Thalamocortical transcriptional gates coordinate memory stabilization
Article meta
Article Date: 26 November 2025
Article URL: https://www.nature.com/articles/s41586-025-09774-6
Article Image: none supplied in the paper
Summary
This Nature study by Terceros, Chen et al. combines behaviour, optogenetics, single-cell transcriptomics (scRNA-seq), ATAC-seq, ChIP–seq and in vivo CRISPR to map how anteromedial thalamus (ANT) and anterior cingulate cortex (ACC) coordinate memory stabilisation. Using a high- vs low-repetition training paradigm in mice and detailed pseudotime analyses, the authors show that ANT and ACC engage distinct, time‑dependent transcriptional programmes: ANT recruits rapid synaptic‑plasticity gene programmes during early consolidation, while ACC engages chromatin and histone‑methylation modules that persist into remote memory.

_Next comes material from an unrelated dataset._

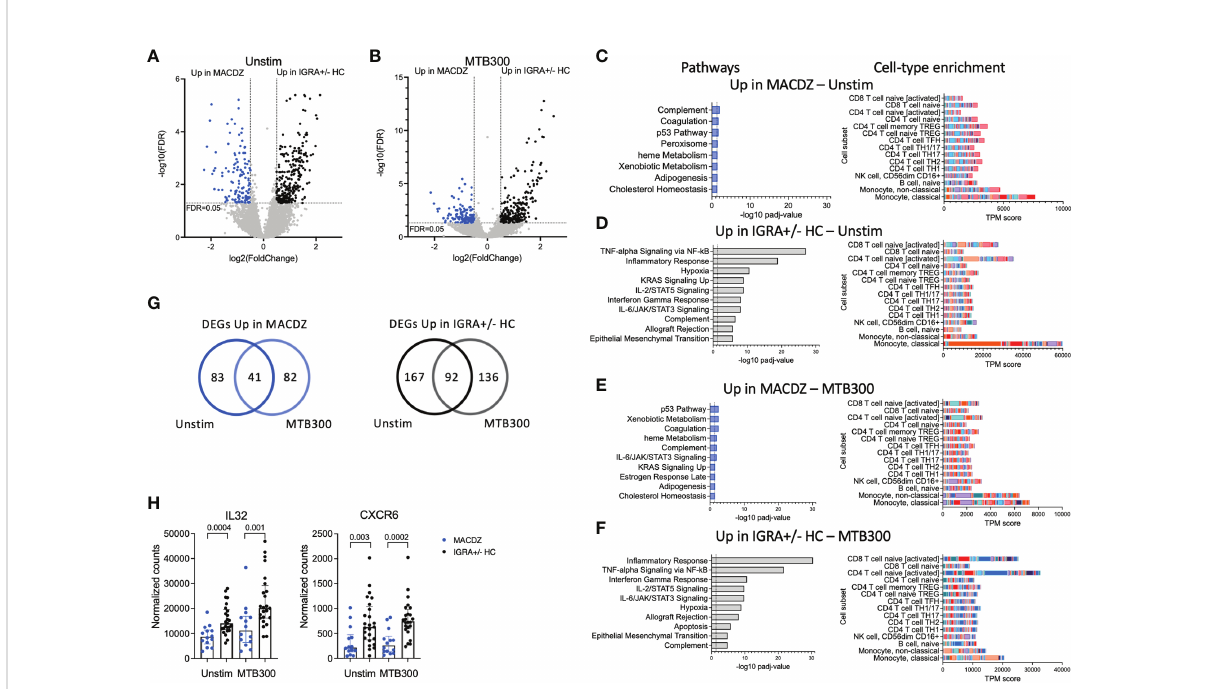
FIGURE 3 Speci fi c gene signatures in individuals with MAC disease. (A, B) Volcano plot showing differentially expressed genes in unstimulated samples (A) and MTB300 stimulated samples (B) comparing MACDZ subjects (upregulated genes shown in blue) to IGRA+/-HC individuals (upregulated genes shown in black). FDR <0.05 and log2 fold change >0.5 or <-0.5, Benjamini Hochberg corrected DESeq2 Wald test. (C – F) Pathway and cell-type enrichment (dice-database.org) for genes upregulated in unstimulated MAC samples (C) , upregulated in unstimulated IGRA+/-HC samples (D) , upregulated in MTB300 stimulated MACDZ samples (E) , and upregulated in MTB300 stimulated IGRA+/-HC samples (F) . Up to the ten most signi fi cant pathways are shown. (G) Venn-diagrams showing overlap between DEGs for unstimulated and MTB300 stimulated MACDZ samples (left) and IGRA+/-HC samples (right). (H) IL32 and CXCR6 gene expression in the unstimulated or MTB300 stimulated MACDZ and IGRA +/-HC samples. Each point represents one participant, median ± interquartile range is shown. Two-tailed Mann-Whitney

They identify and validate key transcriptional regulators (TRs) — including Camta1, Tcf4 and Ash1l among others — and show that perturbing these regulators (via in vitro screening and in vivo CRISPR knockouts) alters gene regulation, chromatin marks and behavioural memory stability. ATAC and ChIP data indicate sustained accessibility and histone modifications at regulator target modules, supporting a model in which thalamocortical transcriptional “gates” select and stabilise long‑term memories.
Key Points
- ANT and ACC show region‑specific transcriptional programmes during different stages of memory consolidation: ANT for early synaptic plasticity, ACC for later chromatin/histone‑methylation driven stabilisation.

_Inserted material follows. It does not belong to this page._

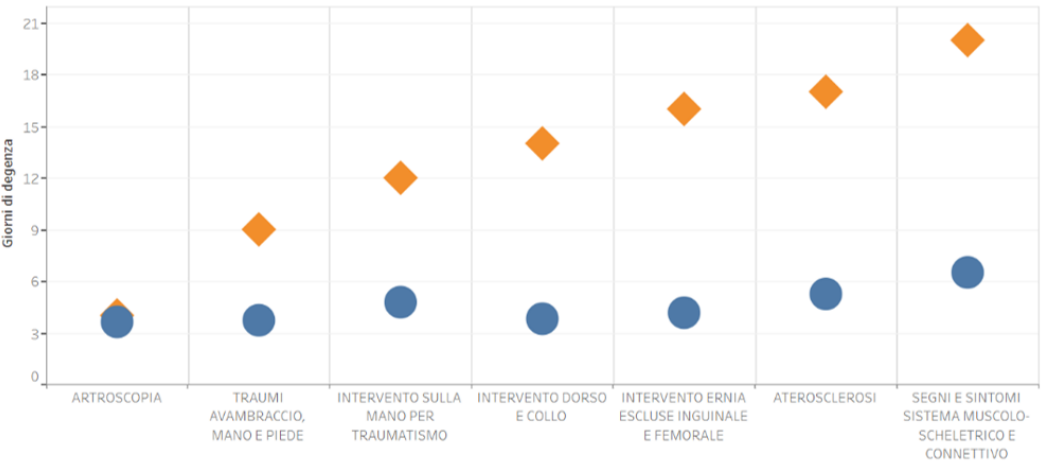
Figure 3. Visual chart with average number of days ( y -axis) by hospital of inpatient stays for some diseases and surgical operations (lower blue circle) and the average number of maximal days estimated for the same disease (upper orange diamond). Examples of depicted surgical operations are arthroscopy, and back, hernia, and hand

- Pseudotime and single‑cell analyses reveal distinct macrostates associated with memory persistence and link gene expression changes to behavioural performance.
- Specific transcriptional regulators (e.g. Camta1, Tcf4, Ash1l, Creb1, Mef2c, Myt1l, Kmt2a) are implicated; targeted CRISPR knockouts alter target gene expression and memory behaviour.
- ATAC‑seq and ChIP‑seq show persistent accessibility and histone mark changes at TR target sites, indicating epigenetic mechanisms for long‑term memory stabilisation.
- Extensive data and methods (scRNA‑seq, ATAC, ChIP) are provided (GEO accessions listed) and analysis code will be released on the RajasethupathyLab GitHub.
Content summary
The authors trained mice in a virtual‑reality task with high‑repetition (HR) and low‑repetition (LR) conditions and collected tissue from ANT and ACC at training, recent, mid and remote retrieval time points. Large‑scale scRNA‑seq identified neuron subtypes and time‑dependent transcriptional responses; pseudotime trajectories captured early vs late consolidation branches. ANT HR neurons upregulated synaptic plasticity and immediate‑early genes during early/mid stages, while ACC HR neurons showed increasing enrichment for histone methylation and chromatin regulation modules at late‑remote stages. Perturbation experiments (in vitro sgRNA screen, in vivo CRISPR knockouts) validated candidate TRs; ChIP‑seq and ATAC‑seq demonstrated mechanistic links between TR binding, chromatin state and transcriptional outcomes. Behavioural deficits after TR knockouts support causal roles for these factors in memory stabilisation.
Context and relevance
This work extends the memory stabilisation narrative beyond hippocampus to a thalamocortical circuit mechanism. It ties transient synaptic programmes to longer‑lasting epigenetic programmes across regions, suggesting a coordinated gating system where thalamic transcriptional activity helps select memories that are then cemented in cortex through chromatin modifications. The findings sit squarely within current trends emphasising circuit‑level transcriptional control, single‑cell resolution of memory engrams and epigenetic contributions to long‑term memory and psychiatric disease risk.
Author’s note (punchy)
Big picture: this paper maps how thalamus and cortex split the work of making memories stick — fast synaptic switches in ANT, slow chromatin locking in ACC — and nails down specific regulators you can actually perturb. If you work on memory, circuits or epigenetics, this should be on your short reading list.
Why should I read this?
Because it’s a neat, well‑controlled study that actually connects behaviour to single‑cell transcription, chromatin biology and causal manipulation. If you care about how short‑term changes become long‑term memory (or how to break that process in disease), these folks did the heavy lifting so you don’t have to skim dozens of separate papers — they bundled circuits, regulators and mechanisms into one story.